Sunday, May 18, 2025

1958-03-09 The Chain

Agnes Moorehead returns to the series for the second performance of the Joel Murcott script as the jealous, selfish, nagging woman who sends chain letters to people associated with her husband’s workplace. The letters result in a death and the breakup of her own marriage.

The original broadcast details and background about chain letters (popular at the time, and were used in political campaigns) can be found at

The program was recorded on Wednesday, February 26, 1958. Rehearsal began at 3:00pm and finished at 6:00pm. Recording started at 6:00pm and included time for in-studio edits. Further edits were done starting at 8:00pm and concluded at 10:00pm. It was in that session that George Walsh recorded his narrations for this and likely some upcoming episodes.

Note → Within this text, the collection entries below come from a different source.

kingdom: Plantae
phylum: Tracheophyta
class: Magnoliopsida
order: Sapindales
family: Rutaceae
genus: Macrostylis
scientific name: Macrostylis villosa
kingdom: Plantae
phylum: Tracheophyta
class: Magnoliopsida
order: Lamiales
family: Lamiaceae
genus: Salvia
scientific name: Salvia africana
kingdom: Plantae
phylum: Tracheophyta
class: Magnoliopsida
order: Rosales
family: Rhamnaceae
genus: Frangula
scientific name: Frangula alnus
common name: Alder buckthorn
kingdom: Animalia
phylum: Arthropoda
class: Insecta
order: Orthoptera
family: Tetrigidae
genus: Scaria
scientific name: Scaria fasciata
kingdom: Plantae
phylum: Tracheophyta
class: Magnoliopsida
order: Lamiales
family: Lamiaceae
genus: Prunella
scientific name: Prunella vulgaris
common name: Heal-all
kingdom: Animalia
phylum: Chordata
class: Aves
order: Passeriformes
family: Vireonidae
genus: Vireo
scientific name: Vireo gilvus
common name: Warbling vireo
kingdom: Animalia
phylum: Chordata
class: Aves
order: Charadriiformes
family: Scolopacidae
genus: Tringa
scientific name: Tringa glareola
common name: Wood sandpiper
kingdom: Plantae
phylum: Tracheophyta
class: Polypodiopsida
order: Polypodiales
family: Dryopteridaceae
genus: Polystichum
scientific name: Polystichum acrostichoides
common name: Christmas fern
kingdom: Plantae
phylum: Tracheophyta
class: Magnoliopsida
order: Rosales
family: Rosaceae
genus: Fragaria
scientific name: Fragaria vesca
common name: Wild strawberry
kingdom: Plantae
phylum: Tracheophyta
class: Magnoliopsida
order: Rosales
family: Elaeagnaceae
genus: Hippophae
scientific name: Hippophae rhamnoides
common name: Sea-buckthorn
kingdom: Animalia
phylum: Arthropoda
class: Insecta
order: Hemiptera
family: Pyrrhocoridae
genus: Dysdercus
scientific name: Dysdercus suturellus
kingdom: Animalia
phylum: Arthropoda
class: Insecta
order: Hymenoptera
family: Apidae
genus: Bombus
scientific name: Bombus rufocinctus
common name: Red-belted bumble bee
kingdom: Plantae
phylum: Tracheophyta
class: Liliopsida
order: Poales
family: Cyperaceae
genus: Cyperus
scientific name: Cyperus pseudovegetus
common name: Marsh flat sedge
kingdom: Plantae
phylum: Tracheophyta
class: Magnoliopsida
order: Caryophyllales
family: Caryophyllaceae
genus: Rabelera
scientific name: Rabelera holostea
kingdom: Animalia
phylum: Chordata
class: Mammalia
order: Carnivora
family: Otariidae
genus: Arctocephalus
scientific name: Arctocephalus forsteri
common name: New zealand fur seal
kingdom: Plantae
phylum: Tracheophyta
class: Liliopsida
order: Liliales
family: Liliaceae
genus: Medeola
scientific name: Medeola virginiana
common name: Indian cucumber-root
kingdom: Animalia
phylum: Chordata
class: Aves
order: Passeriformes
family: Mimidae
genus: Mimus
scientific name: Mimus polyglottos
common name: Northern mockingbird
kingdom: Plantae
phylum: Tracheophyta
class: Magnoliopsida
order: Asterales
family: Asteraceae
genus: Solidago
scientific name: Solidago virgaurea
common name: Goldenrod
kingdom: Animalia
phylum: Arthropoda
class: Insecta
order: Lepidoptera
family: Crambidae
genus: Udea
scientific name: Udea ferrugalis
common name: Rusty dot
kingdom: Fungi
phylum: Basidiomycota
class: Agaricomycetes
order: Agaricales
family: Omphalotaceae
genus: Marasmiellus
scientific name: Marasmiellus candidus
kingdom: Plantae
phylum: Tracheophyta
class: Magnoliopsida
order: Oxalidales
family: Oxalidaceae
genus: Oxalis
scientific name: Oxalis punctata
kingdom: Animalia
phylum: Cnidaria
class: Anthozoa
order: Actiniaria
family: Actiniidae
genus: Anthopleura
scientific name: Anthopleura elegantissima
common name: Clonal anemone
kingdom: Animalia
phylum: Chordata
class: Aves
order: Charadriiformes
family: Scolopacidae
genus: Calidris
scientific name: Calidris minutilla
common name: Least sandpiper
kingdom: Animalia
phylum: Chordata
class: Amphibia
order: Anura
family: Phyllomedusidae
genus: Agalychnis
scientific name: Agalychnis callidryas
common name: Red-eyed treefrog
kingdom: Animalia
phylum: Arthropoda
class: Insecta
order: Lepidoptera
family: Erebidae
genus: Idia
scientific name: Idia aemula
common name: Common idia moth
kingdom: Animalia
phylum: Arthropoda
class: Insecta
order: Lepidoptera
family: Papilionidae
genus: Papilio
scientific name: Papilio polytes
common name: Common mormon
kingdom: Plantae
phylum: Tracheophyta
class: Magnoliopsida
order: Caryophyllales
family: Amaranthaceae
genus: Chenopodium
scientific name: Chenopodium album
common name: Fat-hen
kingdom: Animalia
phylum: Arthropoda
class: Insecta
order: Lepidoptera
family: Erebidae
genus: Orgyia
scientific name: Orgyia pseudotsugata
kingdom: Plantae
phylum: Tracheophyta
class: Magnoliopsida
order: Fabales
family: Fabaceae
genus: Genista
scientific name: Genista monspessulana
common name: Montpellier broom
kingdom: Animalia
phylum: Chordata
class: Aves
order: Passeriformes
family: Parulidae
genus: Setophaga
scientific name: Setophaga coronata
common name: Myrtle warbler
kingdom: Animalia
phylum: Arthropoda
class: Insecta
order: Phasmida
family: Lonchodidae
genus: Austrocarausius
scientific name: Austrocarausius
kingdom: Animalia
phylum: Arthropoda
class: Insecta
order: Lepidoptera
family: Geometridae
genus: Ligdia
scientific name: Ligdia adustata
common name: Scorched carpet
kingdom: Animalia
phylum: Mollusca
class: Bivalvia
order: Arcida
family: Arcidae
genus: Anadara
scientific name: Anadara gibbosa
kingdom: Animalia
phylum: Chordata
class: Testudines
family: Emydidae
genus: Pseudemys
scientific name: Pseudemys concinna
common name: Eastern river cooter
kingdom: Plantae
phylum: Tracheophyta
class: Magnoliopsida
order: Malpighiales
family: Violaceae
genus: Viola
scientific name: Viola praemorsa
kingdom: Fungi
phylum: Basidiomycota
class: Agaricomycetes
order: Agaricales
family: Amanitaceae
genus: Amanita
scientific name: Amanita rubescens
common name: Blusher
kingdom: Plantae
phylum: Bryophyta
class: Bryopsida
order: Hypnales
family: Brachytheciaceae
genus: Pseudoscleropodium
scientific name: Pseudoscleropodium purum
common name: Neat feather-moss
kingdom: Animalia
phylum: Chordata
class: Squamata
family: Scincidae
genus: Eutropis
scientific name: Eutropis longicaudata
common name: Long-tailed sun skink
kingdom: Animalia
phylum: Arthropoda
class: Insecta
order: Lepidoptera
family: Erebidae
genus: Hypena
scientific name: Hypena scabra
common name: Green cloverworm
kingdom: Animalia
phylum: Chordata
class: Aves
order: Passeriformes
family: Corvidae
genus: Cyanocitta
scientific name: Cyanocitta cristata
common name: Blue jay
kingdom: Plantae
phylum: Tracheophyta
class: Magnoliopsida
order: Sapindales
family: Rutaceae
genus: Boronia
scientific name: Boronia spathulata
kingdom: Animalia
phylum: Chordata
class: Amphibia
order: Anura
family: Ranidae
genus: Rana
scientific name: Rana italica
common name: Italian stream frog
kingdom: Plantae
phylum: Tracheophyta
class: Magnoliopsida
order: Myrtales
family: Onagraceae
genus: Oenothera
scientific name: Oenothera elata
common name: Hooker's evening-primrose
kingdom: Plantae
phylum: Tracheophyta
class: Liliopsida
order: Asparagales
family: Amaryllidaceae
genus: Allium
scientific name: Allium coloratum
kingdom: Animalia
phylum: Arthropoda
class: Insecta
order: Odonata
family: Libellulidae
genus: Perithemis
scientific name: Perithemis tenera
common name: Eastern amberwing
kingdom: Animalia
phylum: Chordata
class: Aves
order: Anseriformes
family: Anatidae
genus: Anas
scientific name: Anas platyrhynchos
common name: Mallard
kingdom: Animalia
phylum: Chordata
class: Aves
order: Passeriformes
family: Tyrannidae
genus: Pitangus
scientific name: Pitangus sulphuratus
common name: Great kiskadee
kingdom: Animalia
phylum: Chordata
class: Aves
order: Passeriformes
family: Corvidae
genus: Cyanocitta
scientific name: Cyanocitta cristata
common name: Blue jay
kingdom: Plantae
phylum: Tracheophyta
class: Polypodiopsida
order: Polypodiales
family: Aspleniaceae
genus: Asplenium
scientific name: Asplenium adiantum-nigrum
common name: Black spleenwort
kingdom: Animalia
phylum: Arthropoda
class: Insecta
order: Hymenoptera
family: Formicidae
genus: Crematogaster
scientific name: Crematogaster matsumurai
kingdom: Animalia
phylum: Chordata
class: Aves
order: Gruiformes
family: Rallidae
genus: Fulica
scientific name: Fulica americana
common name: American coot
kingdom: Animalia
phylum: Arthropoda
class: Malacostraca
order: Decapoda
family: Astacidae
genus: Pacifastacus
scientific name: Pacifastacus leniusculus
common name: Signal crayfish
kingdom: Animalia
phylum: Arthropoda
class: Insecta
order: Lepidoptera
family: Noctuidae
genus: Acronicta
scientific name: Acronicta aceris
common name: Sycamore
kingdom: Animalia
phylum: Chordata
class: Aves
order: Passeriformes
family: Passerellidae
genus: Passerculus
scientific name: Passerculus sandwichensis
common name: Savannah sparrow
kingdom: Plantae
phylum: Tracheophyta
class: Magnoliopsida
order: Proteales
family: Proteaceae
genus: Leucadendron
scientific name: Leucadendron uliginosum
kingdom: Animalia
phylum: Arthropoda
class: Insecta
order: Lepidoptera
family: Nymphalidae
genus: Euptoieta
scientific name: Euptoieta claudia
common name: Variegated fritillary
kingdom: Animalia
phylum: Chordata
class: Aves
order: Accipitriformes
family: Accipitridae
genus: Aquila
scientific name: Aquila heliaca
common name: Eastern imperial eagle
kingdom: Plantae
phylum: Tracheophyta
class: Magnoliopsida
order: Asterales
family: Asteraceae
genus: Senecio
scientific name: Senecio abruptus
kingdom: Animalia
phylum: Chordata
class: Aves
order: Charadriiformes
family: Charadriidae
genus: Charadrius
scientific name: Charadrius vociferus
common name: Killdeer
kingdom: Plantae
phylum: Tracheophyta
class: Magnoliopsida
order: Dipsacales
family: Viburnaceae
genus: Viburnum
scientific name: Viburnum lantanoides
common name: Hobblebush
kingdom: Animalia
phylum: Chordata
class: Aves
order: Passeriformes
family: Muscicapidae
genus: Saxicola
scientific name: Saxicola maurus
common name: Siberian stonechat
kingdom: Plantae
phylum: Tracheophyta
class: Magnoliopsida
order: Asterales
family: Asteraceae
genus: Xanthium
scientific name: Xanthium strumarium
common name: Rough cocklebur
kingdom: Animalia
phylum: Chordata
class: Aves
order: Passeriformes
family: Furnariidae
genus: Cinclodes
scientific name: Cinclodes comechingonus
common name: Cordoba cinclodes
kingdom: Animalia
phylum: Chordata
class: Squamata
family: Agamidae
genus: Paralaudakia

There are two recordings that have survived. The better recording for listening is a complete Armed Forces Radio Service one (AFRS#970) which replaces prior heavily edited AFRS aircheck recordings in poor sound.

There is a partial network aircheck from station WTOP-AM in Washington, DC that begins with act two. The ads for Rit clothing dye and Ex-Lax are in the recording. The ads for Kent cigarettes and an unspecified allocated ad spot from the beginning of the broadcast and between acts one and two are not because they were broadcast before the recording begins. A very few words of that ad can be heard before Walsh introduces act two. This aircheck recording is preserved for Suspense history purposes. For many years, this partial recording was the only audio of this broadcast.

The ad at the end the aircheck, just before the station ID, is for Sealtest Black Raspberry Royale ice cream. The product was released in 1958, verifying the aircheck recording date.

LISTEN TO THE PROGRAM or download in FLAC or mp3
https://archive.org/details/TSP580309

THE CAST

AGNES MOOREHEAD (Leonora), John McIntire (George Carpenter), Ellen Morgan (Abbe Reynolds / Operator), Jay Novello (Peter Kerchevski), Herb Ellis (Burt Reynolds), Larry Dobkin (Lt. Marsh), George Walsh (Narrator)

John McIntire and Jay Novello played the same roles in the 1950 broadcast.